Work to complete:
Nothing in the records should differ when they are repeated. Restate them word for word.

Data excerpts:
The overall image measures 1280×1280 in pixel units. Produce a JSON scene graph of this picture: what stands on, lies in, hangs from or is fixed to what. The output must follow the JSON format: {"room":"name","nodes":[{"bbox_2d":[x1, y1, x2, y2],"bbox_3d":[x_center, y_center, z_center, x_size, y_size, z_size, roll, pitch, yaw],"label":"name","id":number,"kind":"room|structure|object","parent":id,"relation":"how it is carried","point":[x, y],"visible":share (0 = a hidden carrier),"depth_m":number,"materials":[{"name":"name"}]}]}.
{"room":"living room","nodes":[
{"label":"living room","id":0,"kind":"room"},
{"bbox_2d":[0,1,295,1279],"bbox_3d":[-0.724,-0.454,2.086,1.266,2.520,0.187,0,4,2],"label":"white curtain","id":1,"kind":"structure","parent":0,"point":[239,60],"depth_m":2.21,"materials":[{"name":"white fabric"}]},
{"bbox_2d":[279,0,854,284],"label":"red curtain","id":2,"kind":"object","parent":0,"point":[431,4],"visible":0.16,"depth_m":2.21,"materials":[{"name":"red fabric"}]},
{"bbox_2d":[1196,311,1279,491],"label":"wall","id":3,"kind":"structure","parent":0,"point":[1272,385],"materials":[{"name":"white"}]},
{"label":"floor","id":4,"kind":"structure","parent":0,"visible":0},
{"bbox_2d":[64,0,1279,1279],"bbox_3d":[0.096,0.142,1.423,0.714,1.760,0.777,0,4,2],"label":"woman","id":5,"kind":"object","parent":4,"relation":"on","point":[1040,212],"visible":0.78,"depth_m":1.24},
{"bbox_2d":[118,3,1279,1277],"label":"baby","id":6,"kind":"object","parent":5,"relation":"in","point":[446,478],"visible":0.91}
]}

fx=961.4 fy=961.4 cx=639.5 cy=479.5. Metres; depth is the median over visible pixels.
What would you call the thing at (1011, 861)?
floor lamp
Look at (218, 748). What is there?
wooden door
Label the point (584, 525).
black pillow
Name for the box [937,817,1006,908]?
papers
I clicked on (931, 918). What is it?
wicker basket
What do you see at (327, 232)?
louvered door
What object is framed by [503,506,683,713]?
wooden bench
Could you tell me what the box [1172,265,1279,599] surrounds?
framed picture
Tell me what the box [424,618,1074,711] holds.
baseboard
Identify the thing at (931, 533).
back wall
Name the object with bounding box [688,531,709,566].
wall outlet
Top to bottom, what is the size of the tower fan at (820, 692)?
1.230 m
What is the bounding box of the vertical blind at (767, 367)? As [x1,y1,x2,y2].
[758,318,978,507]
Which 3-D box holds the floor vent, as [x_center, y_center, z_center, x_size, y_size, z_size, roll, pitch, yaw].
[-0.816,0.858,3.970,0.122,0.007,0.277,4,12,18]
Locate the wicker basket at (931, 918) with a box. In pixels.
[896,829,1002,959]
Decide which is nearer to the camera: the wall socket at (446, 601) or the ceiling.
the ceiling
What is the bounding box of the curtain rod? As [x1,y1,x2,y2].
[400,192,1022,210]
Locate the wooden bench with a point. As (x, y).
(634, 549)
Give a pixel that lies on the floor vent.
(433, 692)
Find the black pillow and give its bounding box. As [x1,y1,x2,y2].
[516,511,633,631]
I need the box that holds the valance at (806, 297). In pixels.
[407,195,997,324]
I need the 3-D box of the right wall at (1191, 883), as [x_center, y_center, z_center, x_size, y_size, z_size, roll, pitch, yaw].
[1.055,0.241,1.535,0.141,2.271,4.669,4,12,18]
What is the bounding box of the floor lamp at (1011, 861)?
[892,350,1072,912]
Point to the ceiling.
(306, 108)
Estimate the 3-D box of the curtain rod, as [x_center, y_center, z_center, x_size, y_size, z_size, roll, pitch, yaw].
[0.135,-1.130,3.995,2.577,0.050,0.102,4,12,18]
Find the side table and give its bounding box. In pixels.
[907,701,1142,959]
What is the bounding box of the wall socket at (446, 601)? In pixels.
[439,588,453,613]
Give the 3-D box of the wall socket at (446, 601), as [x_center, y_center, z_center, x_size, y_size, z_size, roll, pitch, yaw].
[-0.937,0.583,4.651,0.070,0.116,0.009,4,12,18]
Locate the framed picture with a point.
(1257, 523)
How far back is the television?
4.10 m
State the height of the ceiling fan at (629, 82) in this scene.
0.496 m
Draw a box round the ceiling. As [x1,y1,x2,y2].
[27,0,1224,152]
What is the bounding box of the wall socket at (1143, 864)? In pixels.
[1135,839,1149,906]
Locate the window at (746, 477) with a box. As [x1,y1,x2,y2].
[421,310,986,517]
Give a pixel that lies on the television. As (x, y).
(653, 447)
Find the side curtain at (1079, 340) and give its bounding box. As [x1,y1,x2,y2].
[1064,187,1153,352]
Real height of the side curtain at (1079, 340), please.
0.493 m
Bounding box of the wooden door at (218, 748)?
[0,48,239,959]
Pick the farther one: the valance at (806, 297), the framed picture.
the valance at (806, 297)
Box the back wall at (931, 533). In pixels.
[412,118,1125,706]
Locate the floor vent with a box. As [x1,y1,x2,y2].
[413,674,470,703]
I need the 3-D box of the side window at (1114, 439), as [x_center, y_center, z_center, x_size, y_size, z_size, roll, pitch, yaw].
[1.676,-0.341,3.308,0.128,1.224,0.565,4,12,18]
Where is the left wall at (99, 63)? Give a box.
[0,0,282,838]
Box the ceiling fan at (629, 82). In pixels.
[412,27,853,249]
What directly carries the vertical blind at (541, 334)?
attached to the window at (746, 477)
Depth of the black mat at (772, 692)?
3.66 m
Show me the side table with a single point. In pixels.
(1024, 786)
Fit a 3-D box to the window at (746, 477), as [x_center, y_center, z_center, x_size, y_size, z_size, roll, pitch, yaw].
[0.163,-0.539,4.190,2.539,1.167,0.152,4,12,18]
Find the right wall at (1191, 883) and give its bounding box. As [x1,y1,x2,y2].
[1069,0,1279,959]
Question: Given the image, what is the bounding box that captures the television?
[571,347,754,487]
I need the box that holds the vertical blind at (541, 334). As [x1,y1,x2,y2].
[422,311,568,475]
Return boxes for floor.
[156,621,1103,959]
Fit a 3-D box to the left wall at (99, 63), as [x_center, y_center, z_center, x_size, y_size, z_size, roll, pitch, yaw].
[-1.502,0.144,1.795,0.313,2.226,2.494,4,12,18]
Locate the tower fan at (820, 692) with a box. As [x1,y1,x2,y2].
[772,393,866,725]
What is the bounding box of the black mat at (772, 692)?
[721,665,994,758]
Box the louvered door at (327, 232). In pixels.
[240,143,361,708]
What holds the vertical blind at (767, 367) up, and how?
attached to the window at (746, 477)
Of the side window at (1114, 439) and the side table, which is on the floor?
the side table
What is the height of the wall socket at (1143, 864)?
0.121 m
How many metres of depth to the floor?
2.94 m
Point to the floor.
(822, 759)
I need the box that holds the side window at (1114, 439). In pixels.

Result of the task:
The overall image measures 1280×1280 in pixel units. Produce a JSON scene graph of this picture: what stands on, lies in, hangs from or is fixed to what. The output must follow the JSON format: {"room":"name","nodes":[{"bbox_2d":[x1, y1, x2, y2],"bbox_3d":[x_center, y_center, z_center, x_size, y_size, z_size, roll, pitch, yaw],"label":"name","id":number,"kind":"room|structure|object","parent":id,"relation":"how it is carried","point":[x, y],"visible":share (0 = a hidden carrier),"depth_m":number,"materials":[{"name":"name"}]}]}.
{"room":"living room","nodes":[
{"label":"living room","id":0,"kind":"room"},
{"bbox_2d":[0,1,295,1279],"bbox_3d":[-0.724,-0.454,2.086,1.266,2.520,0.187,0,4,2],"label":"white curtain","id":1,"kind":"structure","parent":0,"point":[239,60],"depth_m":2.21,"materials":[{"name":"white fabric"}]},
{"bbox_2d":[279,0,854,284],"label":"red curtain","id":2,"kind":"object","parent":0,"point":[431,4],"visible":0.16,"depth_m":2.21,"materials":[{"name":"red fabric"}]},
{"bbox_2d":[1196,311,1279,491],"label":"wall","id":3,"kind":"structure","parent":0,"point":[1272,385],"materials":[{"name":"white"}]},
{"label":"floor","id":4,"kind":"structure","parent":0,"visible":0},
{"bbox_2d":[64,0,1279,1279],"bbox_3d":[0.096,0.142,1.423,0.714,1.760,0.777,0,4,2],"label":"woman","id":5,"kind":"object","parent":4,"relation":"on","point":[1040,212],"visible":0.78,"depth_m":1.24},
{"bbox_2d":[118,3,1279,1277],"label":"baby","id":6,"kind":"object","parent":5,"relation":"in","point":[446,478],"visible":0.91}
]}

fx=961.4 fy=961.4 cx=639.5 cy=479.5. Metres; depth is the median over visible pixels.
What would you call the thing at (1011, 861)?
floor lamp
Look at (218, 748). What is there?
wooden door
Label the point (584, 525).
black pillow
Name for the box [937,817,1006,908]?
papers
I clicked on (931, 918). What is it?
wicker basket
What do you see at (327, 232)?
louvered door
What object is framed by [503,506,683,713]?
wooden bench
Could you tell me what the box [1172,265,1279,599] surrounds?
framed picture
Tell me what the box [424,618,1074,711] holds.
baseboard
Identify the thing at (931, 533).
back wall
Name the object with bounding box [688,531,709,566].
wall outlet
Top to bottom, what is the size of the tower fan at (820, 692)?
1.230 m
What is the bounding box of the vertical blind at (767, 367)? As [x1,y1,x2,y2].
[758,318,978,507]
Which 3-D box holds the floor vent, as [x_center, y_center, z_center, x_size, y_size, z_size, roll, pitch, yaw].
[-0.816,0.858,3.970,0.122,0.007,0.277,4,12,18]
Locate the wicker basket at (931, 918) with a box. In pixels.
[896,829,1002,959]
Decide which is nearer to the camera: the wall socket at (446, 601) or the ceiling.
the ceiling
What is the bounding box of the curtain rod? As [x1,y1,x2,y2].
[400,192,1022,210]
Locate the wooden bench with a point. As (x, y).
(634, 549)
Give a pixel that lies on the floor vent.
(433, 692)
Find the black pillow and give its bounding box. As [x1,y1,x2,y2].
[516,511,633,631]
I need the box that holds the valance at (806, 297). In pixels.
[407,195,997,324]
I need the 3-D box of the right wall at (1191, 883), as [x_center, y_center, z_center, x_size, y_size, z_size, roll, pitch, yaw].
[1.055,0.241,1.535,0.141,2.271,4.669,4,12,18]
What is the bounding box of the floor lamp at (1011, 861)?
[892,350,1072,912]
Point to the ceiling.
(306, 108)
Estimate the 3-D box of the curtain rod, as [x_center, y_center, z_center, x_size, y_size, z_size, roll, pitch, yaw].
[0.135,-1.130,3.995,2.577,0.050,0.102,4,12,18]
Find the side table and give its bounding box. In pixels.
[907,701,1142,959]
What is the bounding box of the wall socket at (446, 601)? In pixels.
[439,588,453,613]
Give the 3-D box of the wall socket at (446, 601), as [x_center, y_center, z_center, x_size, y_size, z_size, roll, pitch, yaw].
[-0.937,0.583,4.651,0.070,0.116,0.009,4,12,18]
Locate the framed picture with a point.
(1257, 523)
How far back is the television?
4.10 m
State the height of the ceiling fan at (629, 82) in this scene.
0.496 m
Draw a box round the ceiling. As [x1,y1,x2,y2].
[27,0,1224,152]
What is the bounding box of the wall socket at (1143, 864)? In pixels.
[1135,839,1149,906]
Locate the window at (746, 477) with a box. As [x1,y1,x2,y2].
[421,310,986,517]
Give a pixel that lies on the television. As (x, y).
(653, 447)
Find the side curtain at (1079, 340) and give its bounding box. As [x1,y1,x2,y2].
[1064,187,1153,352]
Real height of the side curtain at (1079, 340), please.
0.493 m
Bounding box of the wooden door at (218, 748)?
[0,48,239,959]
Pick the farther one: the valance at (806, 297), the framed picture.
the valance at (806, 297)
Box the back wall at (931, 533). In pixels.
[412,118,1125,706]
Locate the floor vent with a box. As [x1,y1,x2,y2].
[413,674,470,703]
I need the 3-D box of the side window at (1114, 439), as [x_center, y_center, z_center, x_size, y_size, z_size, roll, pitch, yaw].
[1.676,-0.341,3.308,0.128,1.224,0.565,4,12,18]
Where is the left wall at (99, 63)? Give a box.
[0,0,282,838]
Box the ceiling fan at (629, 82). In pixels.
[412,27,853,249]
What directly carries the vertical blind at (541, 334)?
attached to the window at (746, 477)
Depth of the black mat at (772, 692)?
3.66 m
Show me the side table with a single point. In pixels.
(1024, 786)
Fit a 3-D box to the window at (746, 477), as [x_center, y_center, z_center, x_size, y_size, z_size, roll, pitch, yaw].
[0.163,-0.539,4.190,2.539,1.167,0.152,4,12,18]
Find the right wall at (1191, 883) and give its bounding box. As [x1,y1,x2,y2].
[1069,0,1279,959]
Question: Given the image, what is the bounding box that captures the television?
[571,347,754,487]
I need the box that holds the vertical blind at (541, 334). As [x1,y1,x2,y2].
[422,311,568,475]
Return boxes for floor.
[156,621,1103,959]
Fit a 3-D box to the left wall at (99, 63), as [x_center, y_center, z_center, x_size, y_size, z_size, roll, pitch, yaw].
[-1.502,0.144,1.795,0.313,2.226,2.494,4,12,18]
Locate the tower fan at (820, 692) with a box. As [x1,y1,x2,y2].
[772,393,866,725]
What is the bounding box of the black mat at (772, 692)?
[721,665,994,758]
Box the louvered door at (327, 232). In pixels.
[240,143,361,708]
What holds the vertical blind at (767, 367) up, and how?
attached to the window at (746, 477)
Of the side window at (1114, 439) and the side table, which is on the floor?
the side table
What is the height of the wall socket at (1143, 864)?
0.121 m
How many metres of depth to the floor?
2.94 m
Point to the floor.
(822, 759)
I need the box that holds the side window at (1114, 439). In pixels.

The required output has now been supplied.